The piece lives in a browser window but behaves like a séance. Dropdown menus hold grief. Tabs unfold digital confessionals. Participants complete open-ended prompts like “We’ve known for a while now that…” while the performer does the same, live. HTML becomes sacred again. Each interaction leaves a trace, a whisper, a soft mutation in the poem’s body.


“Whenever a given consciousness produces the tools to harness itself, a fundamental factor is missed. Something the whole knows and which the parts cannot.”

Throughout the experience, this line echoes again and again, a refrain mourning the limits of self-reflection through data. But the piece doesn’t end in mourning. It ends in transformation. In Arabic, the sentence نحن نشعر means both “we are feeling” and, approximately, “we are poetry.” The title becomes a fact.


We Called Us Poetry was selected to be part of the AI art show More than Meets AI between Oct 7 and 24, 2024 at the Joy Forum in the Library of the KMD at the Art School of the University of Bergen, co-curated by Alexandra Saum Pascual and David (Jhave) Johnston.

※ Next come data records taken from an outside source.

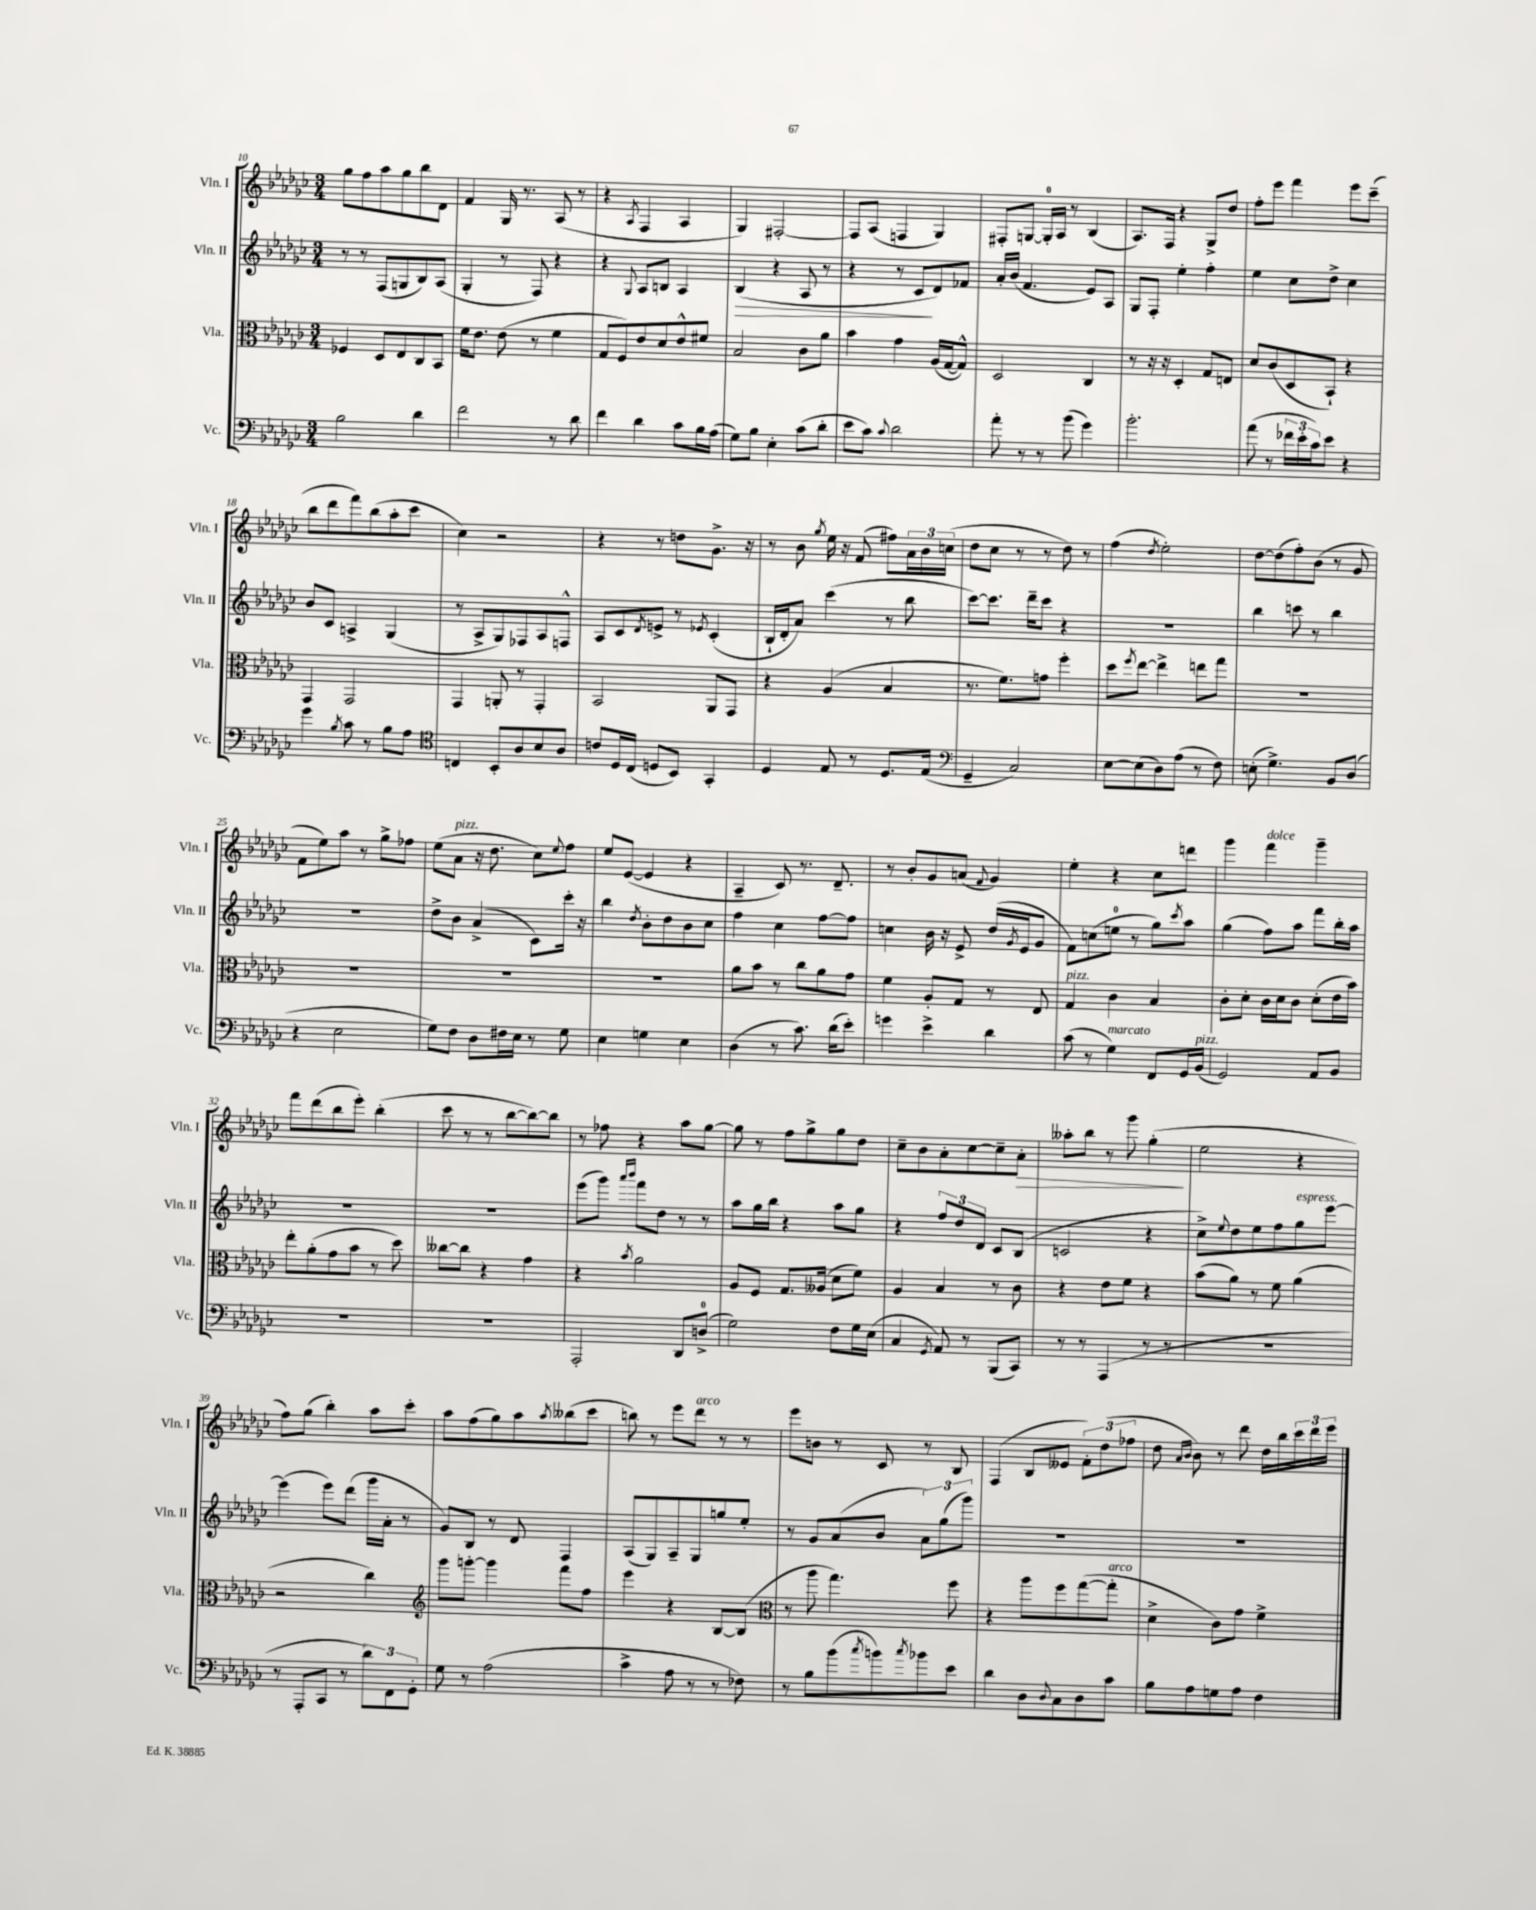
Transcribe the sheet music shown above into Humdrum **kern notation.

**kern	**kern	**kern	**kern
*staff4	*staff3	*staff2	*staff1
*clefF4	*clefC3	*clefG2	*clefG2
*k[b-e-a-d-g-c-]	*k[b-e-a-d-g-c-]	*k[b-e-a-d-g-c-]	*k[b-e-a-d-g-c-]
*M3/4	*M3/4	*M3/4	*M3/4
2B-	4F-	8r	8gg-
.	.	8r	8ff
.	8D-	(8F	8aa-
.	8E-	8G	8gg-
4d-	8C-	8B-)	8bb-
.	8BB-	(8A-	8d-
=	=	=	=
2f	16f	4G-'	4f
.	8.e-	.	.
.	(8e-	8r	16G-
.	.	.	8.r
.	8r	8F)	.
8r	4f	4r	(8A-
8d-	.	.	8r
=	=	=	=
4f	8G-	4r	4r
.	8F)	.	.
.	.	8qqG-	8qA-
4d-	8e-	8A-	4F
.	8d-	8B	.
8c-	8e-^^	4A-	4A-
16B-	8f#	.	.
(16A-	.	.	.
=	=	=	=
8G-)	2B-	(4B-	4G-)
8B-	.	.	.
4E-'	.	4r	[2F#'
(8c-	8c-	8A-	.
8d-'	8a-	8r	.
=	=	=	=
8e-	4b-	4r	8F#]
8c-)	.	.	(8A-
8qqc-	.	.	.
2d-	4g-	8r	4F
.	.	8c-	.
.	(16A-	8d-)	4G-)
.	[16G-	.	.
.	8G-^^])	8f-	.
=	=	=	=
8a-'	2D-	16a-'	8F#'
.	.	(16b-	.
8r	.	4.f	[8G
8r	.	.	16G']
.	.	.	16A-
(8b-	.	.	8r
4g-)	4C-	8e-)	(4B-
.	.	8A-	.
=	=	=	=
2.b-'	8r	8G-	8.A-)
.	16r	8F'	.
.	16r	.	16F
.	4D-'	4ee-'	4r
.	8G-	4ff'	8G-^
.	8E	.	8dd-
=	=	=	=
(8a-	8d-	4ee-	8ff'
8r	(8c-	.	8eee-
24f-	8D-	8cc-	4fff
24e-'	.	.	.
24c-)	.	.	.
8e-	8BB-`)	8dd-^	.
4r	4r	4cc-	8eee-
.	.	.	(8ccc-~
=	=	=	=
4g-	4GG-	8b-	8bb-
.	.	8c-	8ddd-
8qB-	.	.	.
8c-	2GG-	4A^	8fff)
8r	.	.	(8bb-
8B-	.	(4G-	8aa-'
8A-	.	.	8ccc-
=	=	=	=
*clefC4	*	*	*
4C	4GG-	8r	4cc-)
.	.	8A-^	.
8BB-'	8AA'	8G-)	2r
8A-	8r	8F-	.
8B-	4GG-'	8A-	.
8A-	.	8F^^	.
=	=	=	=
8c	2BB-	8A-	4r
16D-	.	8c-	.
(16C-	.	.	.
.	.	8qd-	.
8D	.	8e^	8r
8BB-)	.	8r	8dd
.	.	8qe-	.
4GG-'	8AA-	(4c-'	8.g-^
.	8GG-	.	.
.	.	.	16r
=	=	=	=
4D-	4r	16B-`	8r
.	.	16d-'	.
.	.	8a-)	8b-
.	.	.	8qgg-
8E-	(4A-	(4ccc-	16ee-
.	.	.	16r
8r	.	.	(8f
8.D-	4B-	8r	8ff#)
.	.	8bb-	24a-
.	.	.	24b-
(16E-	.	.	.
.	.	.	(24cc
=	=	=	=
*clefF4	*	*	*
4GG-~	8.r	[8ccc-)	8dd-
.	.	8.ccc-]	8cc-
.	8.f)	.	.
2C-)	.	.	8r
.	.	16ddd-~	.
.	8g	8ccc-	8r
.	4ff'	4r	8dd-)
.	.	.	8r
=	=	=	=
[8E-	8dd-	2.r	(4ff
.	8qff	.	.
(8E-]	[8ee-	.	.
.	.	.	8qdd-
8D-)	4ee-^]	.	2ee-')
(8A-	.	.	.
8r	8ee	.	.
8F)	8gg-	.	.
=	=	=	=
(8E'	2.r	4bb-	[8dd-
4.G-^)	.	.	(8dd-]
.	.	8ccc	8ff')
.	.	8r	(8b-
8BB-	.	4bb-	8r
(8D-	.	.	8g-
=	=	=	=
4r	2.r	2.r	8f
.	.	.	8ee-)
2E-	.	.	8aa-
.	.	.	8r
.	.	.	8gg-^
.	.	.	8ff-
=	=	=	=
8G-)	2.r	8dd-^	(8ee-
8F	.	8b-	8a-
8D-	.	(4a-^	16r
.	.	.	8.dd-
16F#	.	.	.
16E-	.	.	.
8r	.	8c-)	8cc-)
.	.	.	8qqee-
8G-	.	16ccc-'	8ff
.	.	16r	.
=	=	=	=
4E-	2.r	4bb-	8ee-
.	.	.	([8e-
.	.	8qdd-	.
4G	.	8b-'	4e-]
.	.	8dd-	.
4E-	.	8b-	4r
.	.	8cc-	.
=	=	=	=
(4D-	8a-	4ff	4A-~
.	8b-	.	.
8r	8r	4cc-	8c-)
8.c-)	8cc-	.	8.r
.	8a-	[8ff	.
(16d-	.	.	8.d-~
8e-')	8g-	8ff]	.
=	=	=	=
4g	4f	4cc	8r
.	.	.	8b-'
4e-^	8A-'	16b-	8g-
.	.	16r	.
.	8G-	8e-^	(8a
.	.	.	8qqf
4d-	8r	(16dd-	4g-)
.	.	8qg-	.
.	.	16e-	.
.	8E-	8g-	.
=	=	=	=
(8c-	4G-	8f)	4ee-'
8r	.	(8cc	.
4G-)	4c-	8ee	4r
.	.	8r	.
8FF	4B-	8gg-)	8cc-
.	.	8qccc-	.
16GG-	.	8aa-	8ddd
(16BB-	.	.	.
=	=	=	=
2GG-)	8c-'	(4gg-	4ggg-
.	8d-'	.	.
.	16c-	8ff)	4fff
.	16d-	.	.
.	8c-	8aa-	.
8AA-	(8d-'	8fff	4ggg-~
8BB-	16e-	16bb-'	.
.	16b-)	16aa-	.
=	=	=	=
2.r	8ee-'	2.r	8fff
.	(8a-'	.	(8ddd-
.	8g-	.	8bb-
.	8b-	.	8eee-')
.	8r	.	(4bb-'
.	8dd-)	.	.
=	=	=	=
2.r	[8cc--	2.r	8ccc-
.	8cc--]	.	8r
.	4r	.	8r
.	.	.	[8bb-
.	4g-	.	8bb-_)
.	.	.	8bb-]
=	=	=	=
2AAA-'	4r	(8eee-	8r
.	.	8ggg-)	8ff-
.	.	16qqaaa-	.
.	8qb-	16qqbbb-	.
.	2a-	8fff	4r
.	.	8dd-	.
8DD-	.	8r	8aa-
(8D^	.	8r	[8gg-
=	=	=	=
2G-)	8A-	8aa-	8gg-]
.	8F	16gg-	8r
.	.	16bb-	.
.	8.G-	4r	8ff
.	.	.	8gg-^
.	(16A--	.	.
8F	8d-	8aa-	8gg-
16G-	8f)	8gg-	8dd-
(16E-	.	.	.
=	=	=	=
4C-	4A-	4r	8cc-~
.	.	.	8b-
8qGG-	.	.	.
8AA-)	4B-	12ff	8a-'
.	.	12dd-	.
8r	.	.	[8cc-
.	.	12d-	.
(8BBB-	8r	8c-	8cc-~]
8CC-)	8c-	(8B-	8a-'
=	=	=	=
8r	4r	2c	8aa--'
8r	.	.	8bb-
(4AAA-	8e-	.	8r
.	8f	.	8ggg-
8r	4r	4r	(4gg-'
8r	.	.	.
=	=	=	=
2.r	(8b-	8cc-^)	2ee-
.	.	8qqee-	.
.	8a-)	8dd-	.
.	8r	8ee-	.
.	8f	8ff	.
.	(4a-	8gg-	4r
.	.	[8eee-	.
=	=	=	=
8r	2r	(4eee-]	8ff)
8AAA-'	.	.	(8gg-
8CC-	.	8eee-)	4bb-')
8r	.	(8ddd-	.
12d-)	4cc-)	16ggg-	8aa-
.	.	16a-'	.
12FF	.	.	.
.	.	8r	8ccc-'
12GG-'	.	.	.
=	=	=	=
*	*clefG2	*	*
8G-	8ggg-	8g-)	8aa-
8r	[8ggg'	8B-	(8ff
(2A-	4ggg]	8r	8gg-)
.	.	8d-	8aa-
.	.	.	8qaa-
.	8fff	4F	(8bb--
.	8ff	.	8ccc-
=	=	=	=
4c-^	4eee-	(8A-	8bb)
.	.	8G-)	8r
8A-	4r	8A-~	8eee-
8r	.	8G-	8ddd-
8r	[8B-	8gg	8r
8F-)	(8B-]	8ee-'	8r
=	=	=	=
*	*clefC3	*	*
8r	8r	8r	8eee-
8B-	8aa-	8g-	8b
(8b-	4.gg-)	(8a-	8r
8qcc-	.	.	.
8b)	.	8b-	8c-
8qcc-	.	.	.
8b-	.	12a-)	8r
.	.	(12gg-	.
8e-	8ff	.	8B-
.	.	12ggg-)	.
=	=	=	=
4d-	4r	2.r	(4F
8D-	8aa-	.	8B-
8qqD-	.	.	.
8C-	8ff	.	8e--
8D-	([8gg-	.	12f')
.	.	.	(12dd-
8c-	8gg-']	.	.
.	.	.	12ff-
=	=	=	=
8B-	4d-^	2.r	8dd-
.	.	.	16qqa-
.	.	.	16qqb-
8A-	.	.	8b-)
8G	8c-)	.	8r
8A-	8g-	.	8ddd-
4F	4f^	.	16dd-
.	.	.	16bb-
.	.	.	24ccc-
.	.	.	24ddd-
.	.	.	24eee-
==	==	==	==
*-	*-	*-	*-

This was an extensive show that expanded over 6 different venues. The piece appeared as a looping video next to others, such as ReRites by David Johnston, that engaged poetry generation and some of its futures.

We Called Us Poetry was also performed at TIAT (The Intersection of Arts and Technology), a gathering of creative technologists, and published in Voidspace Zine. It was also published in Voidspace Zine and was expanded for ELO 2025.